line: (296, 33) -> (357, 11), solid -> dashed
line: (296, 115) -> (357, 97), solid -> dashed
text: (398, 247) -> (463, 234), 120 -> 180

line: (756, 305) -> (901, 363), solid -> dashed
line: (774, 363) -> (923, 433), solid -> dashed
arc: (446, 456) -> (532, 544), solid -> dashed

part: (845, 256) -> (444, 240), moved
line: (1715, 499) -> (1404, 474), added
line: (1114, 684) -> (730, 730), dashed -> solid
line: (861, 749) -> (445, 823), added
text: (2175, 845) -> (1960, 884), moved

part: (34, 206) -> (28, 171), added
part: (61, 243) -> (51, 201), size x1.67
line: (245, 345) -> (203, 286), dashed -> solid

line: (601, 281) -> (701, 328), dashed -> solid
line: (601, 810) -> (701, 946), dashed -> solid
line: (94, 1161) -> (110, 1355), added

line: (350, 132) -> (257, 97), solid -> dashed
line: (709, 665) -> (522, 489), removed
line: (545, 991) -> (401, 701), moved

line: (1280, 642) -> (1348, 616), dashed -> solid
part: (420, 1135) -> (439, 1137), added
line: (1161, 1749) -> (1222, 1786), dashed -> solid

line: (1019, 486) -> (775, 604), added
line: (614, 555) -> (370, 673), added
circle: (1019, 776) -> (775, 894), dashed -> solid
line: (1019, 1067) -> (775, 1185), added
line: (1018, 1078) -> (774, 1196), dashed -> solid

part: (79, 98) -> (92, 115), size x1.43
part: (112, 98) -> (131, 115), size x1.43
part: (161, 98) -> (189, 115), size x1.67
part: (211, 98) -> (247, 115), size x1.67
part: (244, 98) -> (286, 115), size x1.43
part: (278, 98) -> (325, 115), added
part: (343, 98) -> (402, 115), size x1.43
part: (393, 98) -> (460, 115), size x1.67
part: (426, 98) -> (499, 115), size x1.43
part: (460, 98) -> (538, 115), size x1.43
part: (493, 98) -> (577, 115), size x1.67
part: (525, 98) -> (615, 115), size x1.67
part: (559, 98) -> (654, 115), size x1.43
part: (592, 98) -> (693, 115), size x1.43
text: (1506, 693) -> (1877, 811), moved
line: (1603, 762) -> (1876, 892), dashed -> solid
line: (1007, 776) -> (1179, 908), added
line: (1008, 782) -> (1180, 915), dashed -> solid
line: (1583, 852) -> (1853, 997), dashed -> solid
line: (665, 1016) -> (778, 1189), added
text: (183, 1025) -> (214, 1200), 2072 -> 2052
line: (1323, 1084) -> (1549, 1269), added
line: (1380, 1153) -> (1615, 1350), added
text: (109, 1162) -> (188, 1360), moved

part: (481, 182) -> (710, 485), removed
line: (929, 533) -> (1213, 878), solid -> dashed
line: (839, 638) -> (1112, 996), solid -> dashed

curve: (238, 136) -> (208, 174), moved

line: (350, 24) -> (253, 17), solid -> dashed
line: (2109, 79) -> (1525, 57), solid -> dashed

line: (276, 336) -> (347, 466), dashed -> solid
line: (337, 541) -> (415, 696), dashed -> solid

### The task
The expected answer is the complete material, restated exactly.

### Solution to the exercise
line: (296, 33) -> (357, 11), solid -> dashed
line: (296, 115) -> (357, 97), solid -> dashed
text: (398, 247) -> (463, 234), 120 -> 180

line: (756, 305) -> (901, 363), solid -> dashed
line: (774, 363) -> (923, 433), solid -> dashed
arc: (446, 456) -> (532, 544), solid -> dashed

part: (845, 256) -> (444, 240), moved
line: (1715, 499) -> (1404, 474), added
line: (1114, 684) -> (730, 730), dashed -> solid
line: (861, 749) -> (445, 823), added
text: (2175, 845) -> (1960, 884), moved

part: (34, 206) -> (28, 171), added
part: (61, 243) -> (51, 201), size x1.67
line: (245, 345) -> (203, 286), dashed -> solid

line: (601, 281) -> (701, 328), dashed -> solid
line: (601, 810) -> (701, 946), dashed -> solid
line: (94, 1161) -> (110, 1355), added

line: (350, 132) -> (257, 97), solid -> dashed
line: (709, 665) -> (522, 489), removed
line: (545, 991) -> (401, 701), moved

line: (1280, 642) -> (1348, 616), dashed -> solid
part: (420, 1135) -> (439, 1137), added
line: (1161, 1749) -> (1222, 1786), dashed -> solid

line: (1019, 486) -> (775, 604), added
line: (614, 555) -> (370, 673), added
circle: (1019, 776) -> (775, 894), dashed -> solid
line: (1019, 1067) -> (775, 1185), added
line: (1018, 1078) -> (774, 1196), dashed -> solid

part: (79, 98) -> (92, 115), size x1.43
part: (112, 98) -> (131, 115), size x1.43
part: (161, 98) -> (189, 115), size x1.67
part: (211, 98) -> (247, 115), size x1.67
part: (244, 98) -> (286, 115), size x1.43
part: (278, 98) -> (325, 115), added
part: (343, 98) -> (402, 115), size x1.43
part: (393, 98) -> (460, 115), size x1.67
part: (426, 98) -> (499, 115), size x1.43
part: (460, 98) -> (538, 115), size x1.43
part: (493, 98) -> (577, 115), size x1.67
part: (525, 98) -> (615, 115), size x1.67
part: (559, 98) -> (654, 115), size x1.43
part: (592, 98) -> (693, 115), size x1.43
text: (1506, 693) -> (1877, 811), moved
line: (1603, 762) -> (1876, 892), dashed -> solid
line: (1007, 776) -> (1179, 908), added
line: (1008, 782) -> (1180, 915), dashed -> solid
line: (1583, 852) -> (1853, 997), dashed -> solid
line: (665, 1016) -> (778, 1189), added
text: (183, 1025) -> (214, 1200), 2072 -> 2052
line: (1323, 1084) -> (1549, 1269), added
line: (1380, 1153) -> (1615, 1350), added
text: (109, 1162) -> (188, 1360), moved

part: (481, 182) -> (710, 485), removed
line: (929, 533) -> (1213, 878), solid -> dashed
line: (839, 638) -> (1112, 996), solid -> dashed

curve: (238, 136) -> (208, 174), moved

line: (350, 24) -> (253, 17), solid -> dashed
line: (2109, 79) -> (1525, 57), solid -> dashed

line: (276, 336) -> (347, 466), dashed -> solid
line: (337, 541) -> (415, 696), dashed -> solid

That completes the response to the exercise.